Notice that we return an array of the chosen k values of the pancake flips.

Example 2:

Input: A = [1,2,3]
Output: []
Explanation: The input is already sorted, so there is no need to flip anything.
Note that other answers, such as [3, 3], would also be accepted.

Constraints:

• 1 <= A.length <= 100
• 1 <= A[i] <= A.length
• All integers in A are unique (i.e.
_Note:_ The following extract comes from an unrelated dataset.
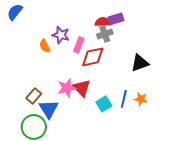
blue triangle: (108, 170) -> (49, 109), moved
A is a permutation of the integers from 1 to A.length).

---

Solution

• mine
  • Java
    • Runtime: 1 ms, faster than 100.00%, Memory Usage: 39.4 MB, less than 81.89% of Java online submissions

      // O(N^2)time
      // O(N)space
      public List<Integer> pancakeSort(int[] arr) {
          int n = arr.length;
          List<Integer> res = new LinkedList<>();
          for(int i = n - 1; i >= 0; i--){
              if(arr[i] == i + 1) continue;
              int index = find(arr, i + 1);
              res.add(index);
              update(arr, index - 1);
              res.add(i + 1);
              update(arr, i);
          }
          return res;
      }
      
      int find(int[] arr, int v){
          for(int i = 0; i< arr.length; i++){
              if(arr[i] == v){
                  return i + 1;
              }
          }
          return 1;
      }
      
      void update(int[] arr, int index){
          int l = 0, r = index;
          while(l < r){
              int t = arr[l];
              arr[l] = arr[r];
              arr[r] = t;
              l++;
              r--;
          }
      }
      

---

• the most votes

• Runtime: 1 ms, faster than 100.00%, Memory Usage: 39.5 MB, less than 74.81% of Java online submissions

  public List<Integer> pancakeSort(int[] A) {
      List<Integer> res = new ArrayList<>();
      for (int x = A.length, i; x > 0; --x) {
          for (i = 0; A[i] != x; ++i);
          reverse(A, i + 1);
          res.add(i + 1);
          reverse(A, x);
          res.add(x);
      }
      return res;
  }
  
  public void reverse(int[] A, int k) {
      for (int i = 0, j = k - 1; i < j; i++, j--) {
          int tmp = A[i];
          A[i] = A[j];
          A[j] = tmp;
      }
  }
  

---